→ **Task to carry out**
Write exactly the lines running from the start of the material below to the line that includes "X141605000Y-97790000D03*", and include no pictures.

::::

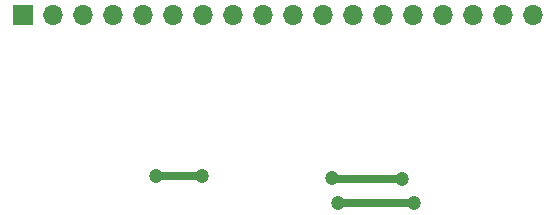
<source format=gbr>
G04 #@! TF.GenerationSoftware,KiCad,Pcbnew,5.1.5+dfsg1-2build2*
G04 #@! TF.CreationDate,2022-10-07T11:57:08+02:00*
G04 #@! TF.ProjectId,CMS_AmpliGBP,434d535f-416d-4706-9c69-4742502e6b69,rev?*
G04 #@! TF.SameCoordinates,Original*
G04 #@! TF.FileFunction,Copper,L2,Bot*
G04 #@! TF.FilePolarity,Positive*
%FSLAX46Y46*%
G04 Gerber Fmt 4.6, Leading zero omitted, Abs format (unit mm)*
G04 Created by KiCad (PCBNEW 5.1.5+dfsg1-2build2) date 2022-10-07 11:57:08*
%MOMM*%
%LPD*%
G04 APERTURE LIST*
%ADD10R,1.700000X1.700000*%
%ADD11O,1.700000X1.700000*%
%ADD12C,1.200000*%
%ADD13C,0.700000*%
G04 APERTURE END LIST*
D10*
X126365000Y-97790000D03*
D11*
X128905000Y-97790000D03*
X131445000Y-97790000D03*
X133985000Y-97790000D03*
X136525000Y-97790000D03*
X139065000Y-97790000D03*
X141605000Y-97790000D03*
X144145000Y-97790000D03*
X146685000Y-97790000D03*
X149225000Y-97790000D03*
X151765000Y-97790000D03*
X154305000Y-97790000D03*
X156845000Y-97790000D03*
X159385000Y-97790000D03*
X161925000Y-97790000D03*
X164465000Y-97790000D03*
X167005000Y-97790000D03*
X169545000Y-97790000D03*
D12*
X153035000Y-113665000D03*
X159486600Y-113665000D03*
X158401410Y-111683800D03*
X152491345Y-111607285D03*
X137591800Y-111379000D03*
X141528800Y-111379000D03*
D13*
X153035000Y-113665000D02*
X159486600Y-113665000D01*
X158401410Y-111683800D02*
X152567860Y-111683800D01*
X152567860Y-111683800D02*
X152491345Y-111607285D01*
X137591800Y-111379000D02*
X138440328Y-111379000D01*
X138440328Y-111379000D02*
X141528800Y-111379000D01*
M02*

</source>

::::

→ **Finished exercise**
<source format=gbr>
G04 #@! TF.GenerationSoftware,KiCad,Pcbnew,5.1.5+dfsg1-2build2*
G04 #@! TF.CreationDate,2022-10-07T11:57:08+02:00*
G04 #@! TF.ProjectId,CMS_AmpliGBP,434d535f-416d-4706-9c69-4742502e6b69,rev?*
G04 #@! TF.SameCoordinates,Original*
G04 #@! TF.FileFunction,Copper,L2,Bot*
G04 #@! TF.FilePolarity,Positive*
%FSLAX46Y46*%
G04 Gerber Fmt 4.6, Leading zero omitted, Abs format (unit mm)*
G04 Created by KiCad (PCBNEW 5.1.5+dfsg1-2build2) date 2022-10-07 11:57:08*
%MOMM*%
%LPD*%
G04 APERTURE LIST*
%ADD10R,1.700000X1.700000*%
%ADD11O,1.700000X1.700000*%
%ADD12C,1.200000*%
%ADD13C,0.700000*%
G04 APERTURE END LIST*
D10*
X126365000Y-97790000D03*
D11*
X128905000Y-97790000D03*
X131445000Y-97790000D03*
X133985000Y-97790000D03*
X136525000Y-97790000D03*
X139065000Y-97790000D03*
X141605000Y-97790000D03*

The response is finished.